German biologist says that efforts to clean oil-drenched birds in the Gulf of Mexico are in vain. For the birds’ sake, it would be faster and less painful if animal-rescue workers put them under, she says. Studies and other experts back her up.

“Kill, don’t clean,” is the recommendation of a German animal biologist, who this week said that massive efforts to clean oil-soaked birds in Gulf of Mexico won’t do much to stop a near certain and painful death for the creatures.

Despite the short-term success in cleaning the birds and releasing them back into the wild, few, if any, have a chance of surviving, says Silvia Gaus, a biologist at the Wattenmeer National Park along the North Sea in the German state of Schleswig-Holstein.

“According to serious studies, the middle-term survival rate of oil-soaked birds is under 1 percent,” Gaus says. “We, therefore, oppose cleaning birds.”

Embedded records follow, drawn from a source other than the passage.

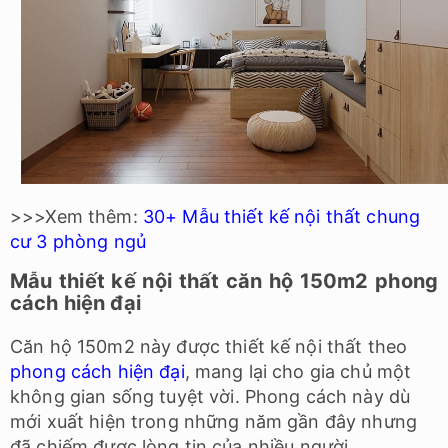
>>>Xem thêm:
30+
Mẫu thiết kế nội thất chung
cư 3 phòng ngủ
Mẫu thiết kế nội thất căn hộ 150m2 phong
cách hiện đại
Căn hộ 150m2 này được thiết kế nội thất theo
phong cách hiện đại
, mang lại cho gia chủ một
không gian sống tuyệt vời. Phong cách này dù
mới xuất hiện trong những năm gần đây nhưng
đã chiếm được lòng tin của nhiều người.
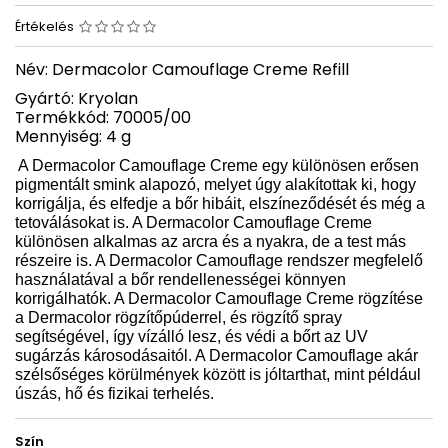
Értékelés
Név: Dermacolor Camouflage Creme Refill
Gyártó: Kryolan
Termékkód: 70005/00
Mennyiség: 4 g
A Dermacolor Camouflage Creme egy különösen erősen
pigmentált smink alapozó, melyet úgy alakítottak ki, hogy
korrigálja, és elfedje a bőr hibáit, elszíneződését és még a
tetoválásokat is. A Dermacolor Camouflage Creme
különösen alkalmas az arcra és a nyakra, de a test más
részeire is. A Dermacolor Camouflage rendszer megfelelő
használatával a bőr rendellenességei könnyen
korrigálhatók. A Dermacolor Camouflage Creme rögzítése
a Dermacolor rögzítőpúderrel, és rögzítő spray
segítségével, így vízálló lesz, és védi a bőrt az UV
sugárzás károsodásaitól. A Dermacolor Camouflage akár
szélsőséges körülmények között is jóltarthat, mint például
úszás, hő és fizikai terhelés.
Szín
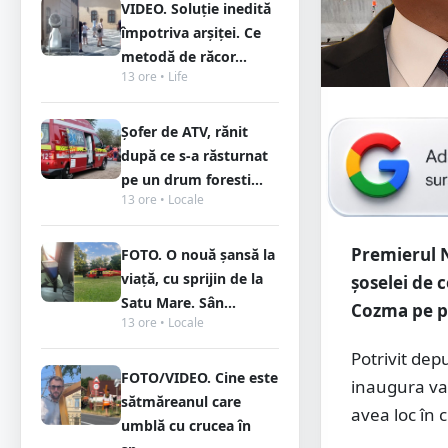
VIDEO. Soluție inedită
împotriva arșiței. Ce
metodă de răcor...
13 ore • Life
Șofer de ATV, rănit
după ce s-a răsturnat
pe un drum foresti...
13 ore • Locale
Premierul N
FOTO. O nouă șansă la
viață, cu sprijin de la
șoselei de 
Satu Mare. Sân...
Cozma pe pa
13 ore • Locale
Potrivit dep
FOTO/VIDEO. Cine este
inaugura va
sătmăreanul care
avea loc în 
umblă cu crucea în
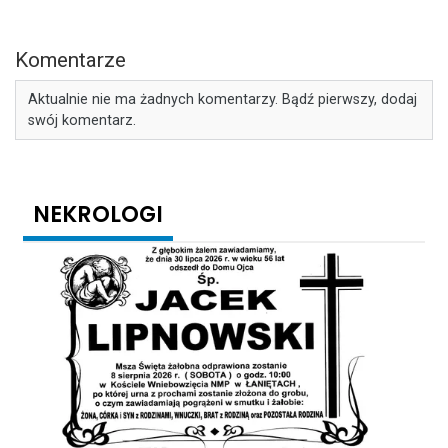
Komentarze
Aktualnie nie ma żadnych komentarzy. Bądź pierwszy, dodaj
swój komentarz.
NEKROLOGI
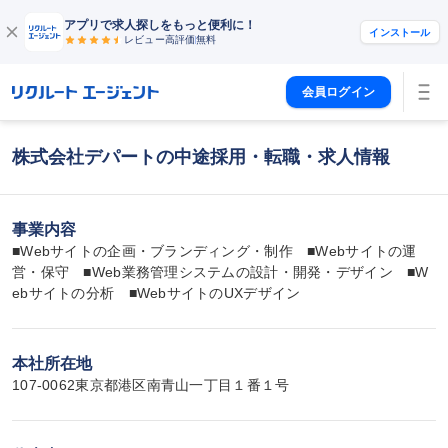
アプリで求人探しをもっと便利に！
インストール
レビュー高評価
無料
会員ログイン
株式会社デパートの中途採用・転職・求人情報
事業内容
■Webサイトの企画・ブランディング・制作　■Webサイトの運
営・保守　■Web業務管理システムの設計・開発・デザイン　■W
ebサイトの分析　■WebサイトのUXデザイン
本社所在地
107-0062東京都港区南青山一丁目１番１号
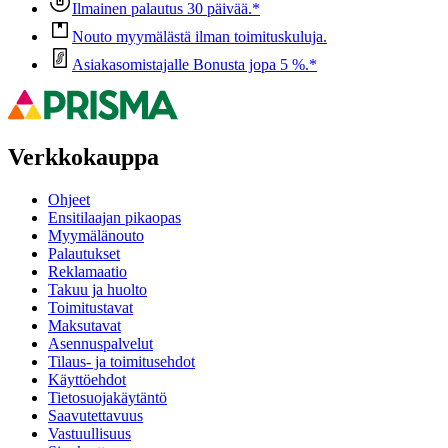
Ilmainen palautus 30 päivää.*
Nouto myymälästä ilman toimituskuluja.
Asiakasomistajalle Bonusta jopa 5 %.*
Verkkokauppa
Ohjeet
Ensitilaajan pikaopas
Myymälänouto
Palautukset
Reklamaatio
Takuu ja huolto
Toimitustavat
Maksutavat
Asennuspalvelut
Tilaus- ja toimitusehdot
Käyttöehdot
Tietosuojakäytäntö
Saavutettavuus
Vastuullisuus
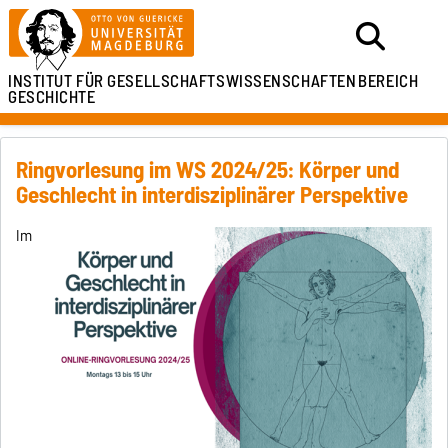
INSTITUT FÜR
GESELLSCHAFTSWISSENSCHAFTEN
BEREICH
GESCHICHTE
Ringvorlesung im WS 2024/25: Körper und
Geschlecht in interdisziplinärer Perspektive
Im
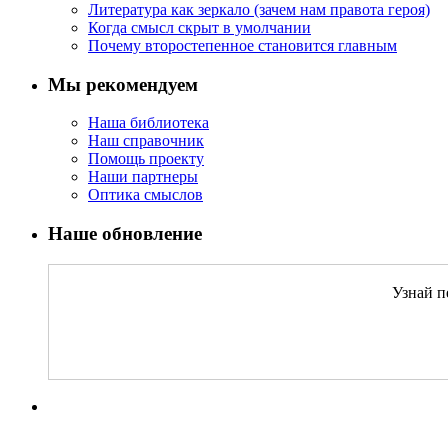
Литература как зеркало (зачем нам правота героя)
Когда смысл скрыт в умолчании
Почему второстепенное становится главным
Мы рекомендуем
Наша библиотека
Наш справочник
Помощь проекту
Наши партнеры
Оптика смыслов
Наше обновление
Узнай п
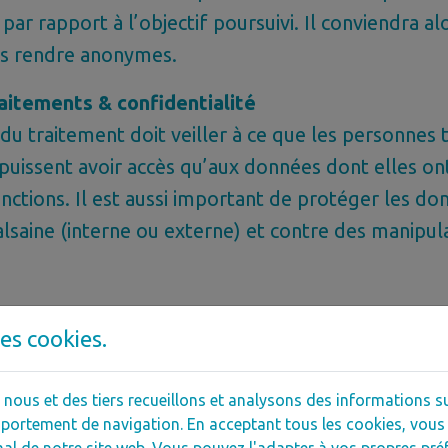
 par rapport à l’objectif poursuivi. Il conviendra al
es rendre anonymes.
aitements & confidentialité
u traitement doit veiller à ce que les personnes t
 puissent avoir accès qu’aux données dont elles on
onctions. Il est aussi important de protéger les d
alsaine (interne ou externe) et contre des manipul
es cookies.
À CHARGE DES ASBL :
 traitement et registre
ous et des tiers recueillons et analysons des informations sur
en principe, une obligation de déclaration des trai
ortement de navigation. En acceptant tous les cookies, vous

The oil spill — which continues to pump more than 200,000 gallons (755,000 liters) of crude into the Gulf each day — was caused by an April 20 explosion on a BP-operated oil rig about 50 miles off the Louisiana coast.

In the path of the spill are several large protected areas for wildlife, including a vital nesting area for thousands of brown pelicans which were only removed from the US Endangered Species Program last year. Louisiana’s Breton National Wildlife Refuge is by itself home to 34,000 birds. So far, the vast oil slick has yet to make significant landfall, limiting the numbers of birds affected, but observers worry that it is only a matter of time before beaches along America’s Gulf Coast become blackened.

Birds Will Eventually Perish from Long-Term Causes

Catching and cleaning oil-soaked birds oftentimes leads to fatal amounts of stress for the animals, Gaus says. Furthermore, forcing the birds to ingest coal solutions — or Pepto Bismol, as animal-rescue workers are doing along the Gulf Coast — in an attempt to prevent the poisonous effects of the oil is ineffective, Gaus says. The birds will eventually perish anyway from kidney and liver damage.

Gaus speaks from 20 years of experience, and she worked on the environmental cleanup of the Pallas — a wood-carrying cargo ship that spilled 90 tons of oil in the North Sea after running aground in October of 1998. Around 13,000 birds drown, froze or expired due to stress as a result of the Pallas spill.

Once covered in oil, a bird will use its bill and tongue to remove the toxic substance from their feathers. Despite oil’s terrible taste and smell, a bird will still try and clean itself because it can’t live without fluffy feathers that repel water and regulate its body temperature. “Their instinct to clean is greater than their instinct to hunt, and as long as their feathers are dirty with oil, they won’t eat,” Gaus says.

Kill Them ‘Quickly and Painlessly’

But it’s the instinct of biologists, who often feel compelled to save the birds out of duty and ethical reasons, that will ultimately lead a bird to a worse death, say some. It would be better to let the birds die in peace, Gaus says, or kill them “quickly and painlessly.”

Even dyed-in-the-wool preservationists from the WWF agree with Gaus. At the time of the 2002 Prestige oil spill off the coast of Spain, a spokesman from the organization said: “Birds, those that have been covered in oil and can still be caught, can no longer be helped. … Therefore, the World Wildlife Fund is very reluctant to recommend cleaning.”

The Prestige spill killed 250,000 birds. Of the thousands that were cleaned, most died within a few days, and only 600 lived and were able to be released into the wild. According to a British study of the spill, the median lifespan of a bird that was cleaned and released was only seven days.